Software-Defined Defragmentation in Space-Division Multiplexing With Quasi-Hitless Fast Core Switching

Abstract

Multicore fibres (MCF) offer the opportunity of both increasing communication capacity as well as offering enhanced flexibility in the network scenario. Software-defined networks (SDN) are capable of handling novel functionalities coming from physical layer with the aim of better exploit overall connectivity. In this paper, network defragmentation is considered combined with space-division multiplexing (SDM). In particular, SDN-driven effective defragmentation technique on a seven-core MCF is demonstrated.

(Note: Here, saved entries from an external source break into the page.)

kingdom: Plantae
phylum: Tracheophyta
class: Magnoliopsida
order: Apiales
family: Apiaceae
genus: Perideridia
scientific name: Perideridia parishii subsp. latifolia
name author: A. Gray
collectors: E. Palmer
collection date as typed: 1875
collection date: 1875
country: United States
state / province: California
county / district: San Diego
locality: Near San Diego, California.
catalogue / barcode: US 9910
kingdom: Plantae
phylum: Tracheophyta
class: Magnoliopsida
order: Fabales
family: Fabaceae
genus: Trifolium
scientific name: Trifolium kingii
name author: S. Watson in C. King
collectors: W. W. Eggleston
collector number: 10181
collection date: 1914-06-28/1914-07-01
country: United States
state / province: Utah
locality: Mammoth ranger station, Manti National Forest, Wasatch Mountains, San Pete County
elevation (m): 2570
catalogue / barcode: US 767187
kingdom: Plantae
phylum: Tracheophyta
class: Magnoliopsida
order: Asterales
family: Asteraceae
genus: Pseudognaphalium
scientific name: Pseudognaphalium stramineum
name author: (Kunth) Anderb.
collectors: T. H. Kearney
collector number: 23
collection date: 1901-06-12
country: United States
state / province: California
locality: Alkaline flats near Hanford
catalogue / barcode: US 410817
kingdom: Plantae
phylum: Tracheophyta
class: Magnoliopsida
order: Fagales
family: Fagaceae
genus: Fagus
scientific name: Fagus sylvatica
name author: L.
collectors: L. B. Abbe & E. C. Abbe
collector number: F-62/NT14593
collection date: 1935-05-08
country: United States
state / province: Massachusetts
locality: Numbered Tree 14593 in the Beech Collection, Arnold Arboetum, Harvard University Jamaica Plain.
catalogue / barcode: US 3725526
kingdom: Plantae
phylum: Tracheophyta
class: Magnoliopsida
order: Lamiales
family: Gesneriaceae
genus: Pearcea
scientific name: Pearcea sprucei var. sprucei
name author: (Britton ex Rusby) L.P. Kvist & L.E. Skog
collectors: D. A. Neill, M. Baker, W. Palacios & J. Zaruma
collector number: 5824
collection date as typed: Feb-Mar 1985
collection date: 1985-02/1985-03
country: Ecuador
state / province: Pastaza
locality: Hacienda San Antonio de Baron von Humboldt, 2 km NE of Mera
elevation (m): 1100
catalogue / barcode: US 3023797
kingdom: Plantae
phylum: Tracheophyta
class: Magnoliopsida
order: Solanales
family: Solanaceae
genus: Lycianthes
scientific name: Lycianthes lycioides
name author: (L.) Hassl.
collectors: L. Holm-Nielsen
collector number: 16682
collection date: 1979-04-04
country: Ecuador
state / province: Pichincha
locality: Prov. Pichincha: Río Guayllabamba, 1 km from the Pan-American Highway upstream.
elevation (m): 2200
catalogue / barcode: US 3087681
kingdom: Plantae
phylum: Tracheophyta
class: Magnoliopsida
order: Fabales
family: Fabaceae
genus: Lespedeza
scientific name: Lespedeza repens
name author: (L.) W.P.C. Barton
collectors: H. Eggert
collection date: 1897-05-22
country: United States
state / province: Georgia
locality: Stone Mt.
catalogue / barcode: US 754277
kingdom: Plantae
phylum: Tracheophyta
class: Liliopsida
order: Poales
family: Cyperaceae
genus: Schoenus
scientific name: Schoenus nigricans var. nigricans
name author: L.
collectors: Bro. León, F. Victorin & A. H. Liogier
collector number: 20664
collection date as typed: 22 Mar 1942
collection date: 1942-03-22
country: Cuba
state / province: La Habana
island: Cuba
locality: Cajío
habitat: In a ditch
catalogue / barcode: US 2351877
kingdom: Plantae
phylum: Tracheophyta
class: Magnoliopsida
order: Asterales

This paper includes a networking view about defragmentation principle exploiting SDN control plane. At the same time, an accurate model and numerical investigations reveal feasibility and system constraints. Push–pull operation for a coherent DQPSK transmission has been experimentally demonstrated together with full dynamic defragmentation. By using a high-speed-integrated dual-output intensity modulator switch for core adaptation in combination with hitless frequency shift, quasi-hitless SDN-driven reconfiguration performances are shown. Defragmentation for $40\,\text{Gb/s}$ DQPSK and $80\,\text{Gb/s}$ 16QAM signals is demonstrated. Switching from core 2 to core 1, $100\text{-}\text{GHz}$ frequency shift, and switching back to core 2 is obtained losing just $1800$ and $2600$ symbols, respectively.